Following a request for measurements of my cage here are some pics, I don't think exact measurements are critical but what I tried to achieve is narrow enough to fit between frames without too much disruption but still allow the queen to turn around without undue strain, plus good bee contact while also allowing the queen protection.

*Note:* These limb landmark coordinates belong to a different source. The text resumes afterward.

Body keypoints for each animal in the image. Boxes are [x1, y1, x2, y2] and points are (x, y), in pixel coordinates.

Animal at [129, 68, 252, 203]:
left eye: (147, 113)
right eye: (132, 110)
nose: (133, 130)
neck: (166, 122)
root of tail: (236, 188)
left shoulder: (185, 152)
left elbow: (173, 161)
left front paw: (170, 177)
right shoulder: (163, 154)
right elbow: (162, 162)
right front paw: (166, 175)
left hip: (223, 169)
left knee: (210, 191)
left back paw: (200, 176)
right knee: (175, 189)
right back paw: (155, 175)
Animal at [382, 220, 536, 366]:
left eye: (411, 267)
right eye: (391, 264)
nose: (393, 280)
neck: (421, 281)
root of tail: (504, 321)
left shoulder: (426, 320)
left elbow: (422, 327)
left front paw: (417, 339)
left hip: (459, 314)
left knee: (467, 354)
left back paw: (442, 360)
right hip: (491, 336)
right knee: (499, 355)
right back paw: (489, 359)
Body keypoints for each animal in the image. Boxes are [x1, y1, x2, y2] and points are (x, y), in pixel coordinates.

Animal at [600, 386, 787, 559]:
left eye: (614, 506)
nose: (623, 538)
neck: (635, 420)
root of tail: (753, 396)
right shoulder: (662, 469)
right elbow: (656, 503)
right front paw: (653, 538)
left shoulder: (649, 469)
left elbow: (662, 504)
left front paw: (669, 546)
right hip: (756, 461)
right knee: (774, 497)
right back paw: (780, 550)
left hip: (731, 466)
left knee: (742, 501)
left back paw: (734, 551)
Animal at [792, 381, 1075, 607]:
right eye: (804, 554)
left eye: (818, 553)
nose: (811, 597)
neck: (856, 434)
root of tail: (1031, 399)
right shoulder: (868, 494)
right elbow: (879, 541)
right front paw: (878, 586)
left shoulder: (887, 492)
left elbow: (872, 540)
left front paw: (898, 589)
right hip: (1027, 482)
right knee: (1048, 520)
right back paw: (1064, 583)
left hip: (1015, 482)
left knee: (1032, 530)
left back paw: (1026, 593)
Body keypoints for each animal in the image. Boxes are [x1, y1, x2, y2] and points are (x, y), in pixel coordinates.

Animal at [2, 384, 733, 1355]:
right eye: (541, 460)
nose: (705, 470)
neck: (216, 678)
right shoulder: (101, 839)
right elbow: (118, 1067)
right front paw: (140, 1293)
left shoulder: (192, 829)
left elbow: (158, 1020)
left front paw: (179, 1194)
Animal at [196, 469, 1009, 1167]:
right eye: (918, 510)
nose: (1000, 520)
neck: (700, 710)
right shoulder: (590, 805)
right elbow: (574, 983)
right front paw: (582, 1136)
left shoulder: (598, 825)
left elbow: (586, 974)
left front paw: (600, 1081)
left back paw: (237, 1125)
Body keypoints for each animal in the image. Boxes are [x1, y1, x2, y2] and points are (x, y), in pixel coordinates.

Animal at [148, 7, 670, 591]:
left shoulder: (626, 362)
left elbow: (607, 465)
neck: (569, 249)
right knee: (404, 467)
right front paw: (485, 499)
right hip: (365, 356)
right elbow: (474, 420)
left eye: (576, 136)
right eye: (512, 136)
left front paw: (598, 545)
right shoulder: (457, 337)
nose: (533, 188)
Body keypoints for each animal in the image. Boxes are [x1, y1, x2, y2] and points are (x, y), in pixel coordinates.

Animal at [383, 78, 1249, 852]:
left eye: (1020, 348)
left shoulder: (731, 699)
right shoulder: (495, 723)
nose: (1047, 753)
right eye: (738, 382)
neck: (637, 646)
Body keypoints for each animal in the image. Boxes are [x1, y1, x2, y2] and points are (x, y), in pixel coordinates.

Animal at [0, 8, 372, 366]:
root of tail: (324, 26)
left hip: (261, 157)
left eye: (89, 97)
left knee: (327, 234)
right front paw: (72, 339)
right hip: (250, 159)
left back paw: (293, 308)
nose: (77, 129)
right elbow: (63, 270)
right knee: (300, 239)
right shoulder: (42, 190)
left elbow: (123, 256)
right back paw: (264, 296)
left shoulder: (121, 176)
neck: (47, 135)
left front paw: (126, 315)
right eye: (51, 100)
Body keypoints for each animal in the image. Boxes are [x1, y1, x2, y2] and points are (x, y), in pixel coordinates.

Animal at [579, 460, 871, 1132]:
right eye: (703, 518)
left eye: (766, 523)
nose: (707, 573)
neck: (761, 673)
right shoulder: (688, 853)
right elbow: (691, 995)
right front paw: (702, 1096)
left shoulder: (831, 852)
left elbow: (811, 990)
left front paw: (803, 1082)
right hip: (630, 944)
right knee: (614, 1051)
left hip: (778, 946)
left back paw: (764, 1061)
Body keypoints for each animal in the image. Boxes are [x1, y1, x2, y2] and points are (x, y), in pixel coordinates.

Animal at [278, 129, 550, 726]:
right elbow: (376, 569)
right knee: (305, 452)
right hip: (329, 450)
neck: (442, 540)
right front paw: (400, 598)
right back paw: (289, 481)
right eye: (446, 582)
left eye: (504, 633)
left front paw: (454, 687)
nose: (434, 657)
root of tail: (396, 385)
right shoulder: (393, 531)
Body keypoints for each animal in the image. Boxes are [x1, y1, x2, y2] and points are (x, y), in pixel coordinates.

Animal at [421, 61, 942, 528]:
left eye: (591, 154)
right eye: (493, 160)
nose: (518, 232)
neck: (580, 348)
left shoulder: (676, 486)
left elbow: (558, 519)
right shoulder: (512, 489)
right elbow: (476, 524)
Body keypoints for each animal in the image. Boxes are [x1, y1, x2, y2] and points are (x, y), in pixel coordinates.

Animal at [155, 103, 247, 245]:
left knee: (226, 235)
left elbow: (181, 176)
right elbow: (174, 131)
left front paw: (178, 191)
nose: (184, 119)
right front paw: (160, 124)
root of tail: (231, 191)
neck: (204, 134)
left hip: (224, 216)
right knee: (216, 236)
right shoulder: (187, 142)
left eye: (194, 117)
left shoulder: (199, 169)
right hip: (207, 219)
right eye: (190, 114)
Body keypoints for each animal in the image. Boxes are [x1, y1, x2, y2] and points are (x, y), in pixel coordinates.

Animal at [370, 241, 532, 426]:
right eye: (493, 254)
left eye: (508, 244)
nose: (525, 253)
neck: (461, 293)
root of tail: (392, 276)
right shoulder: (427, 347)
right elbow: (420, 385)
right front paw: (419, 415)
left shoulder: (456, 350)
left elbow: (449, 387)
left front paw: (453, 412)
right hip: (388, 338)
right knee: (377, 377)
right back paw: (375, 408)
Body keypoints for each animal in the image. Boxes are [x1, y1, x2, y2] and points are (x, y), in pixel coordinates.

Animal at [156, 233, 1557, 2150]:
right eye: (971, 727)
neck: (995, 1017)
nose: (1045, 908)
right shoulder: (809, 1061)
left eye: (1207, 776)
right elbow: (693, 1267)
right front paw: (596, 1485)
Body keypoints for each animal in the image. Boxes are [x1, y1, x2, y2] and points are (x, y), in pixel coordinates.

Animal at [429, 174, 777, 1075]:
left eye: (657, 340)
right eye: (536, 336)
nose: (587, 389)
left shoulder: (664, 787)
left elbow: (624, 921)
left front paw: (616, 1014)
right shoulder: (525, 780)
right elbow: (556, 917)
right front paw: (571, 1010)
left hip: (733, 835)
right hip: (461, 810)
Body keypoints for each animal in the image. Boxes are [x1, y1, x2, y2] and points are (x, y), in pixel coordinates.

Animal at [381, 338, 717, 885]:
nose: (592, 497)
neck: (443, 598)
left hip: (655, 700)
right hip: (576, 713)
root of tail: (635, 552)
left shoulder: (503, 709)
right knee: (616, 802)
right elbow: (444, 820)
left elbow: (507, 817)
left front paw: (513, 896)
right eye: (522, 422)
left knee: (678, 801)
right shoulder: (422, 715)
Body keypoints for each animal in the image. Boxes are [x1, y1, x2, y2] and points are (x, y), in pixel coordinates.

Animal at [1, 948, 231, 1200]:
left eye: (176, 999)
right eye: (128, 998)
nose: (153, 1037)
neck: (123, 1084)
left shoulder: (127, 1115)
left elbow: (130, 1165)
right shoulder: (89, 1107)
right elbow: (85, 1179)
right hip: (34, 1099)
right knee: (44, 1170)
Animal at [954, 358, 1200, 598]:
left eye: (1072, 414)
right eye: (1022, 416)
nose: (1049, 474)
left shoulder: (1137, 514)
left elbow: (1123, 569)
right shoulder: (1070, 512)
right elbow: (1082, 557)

The timber used is NZ radiata pine, which is a fairly lightweight, non aromatic timber, it allows good absorbancy of any fouling the bees may make and keeps them clean and in good condition until they get released in the new hive.


----------



## virginiawolf (Feb 18, 2011)

This is great to see Oldtimer. Thank you for sharing. I was thinking of making some because I don't need very many. I have a router a saw and a drill bit. Perhaps I will try my hand at making some of these. Could you share your candy recipe please. I have only made candy by mixing sugar and water. Would that be acceptable? Thank You!!! Jeff


----------



## BernhardHeuvel (Mar 13, 2013)

Nice queen cage, Oldtimer! I really like that one. Two questions: 

1) Is that plastic fly screen or metal mesh? 
2) What is the size of a queen cage necessary for mass banking queens over wintertime? 

Thanks, 
Bernhard


----------



## Oldtimer (Jul 4, 2010)

It's aluminium mesh, steel is fine. Plastic may be a bit flimsy.

For banking a slightly wider cage is needed here's a pic of what I use. I know the pic has been posted before so apologies to those who have already seen it. The internal measurements of the cage are an inch across, not quite an inch and a half deep, and 7/8 inch front mesh to back.


----------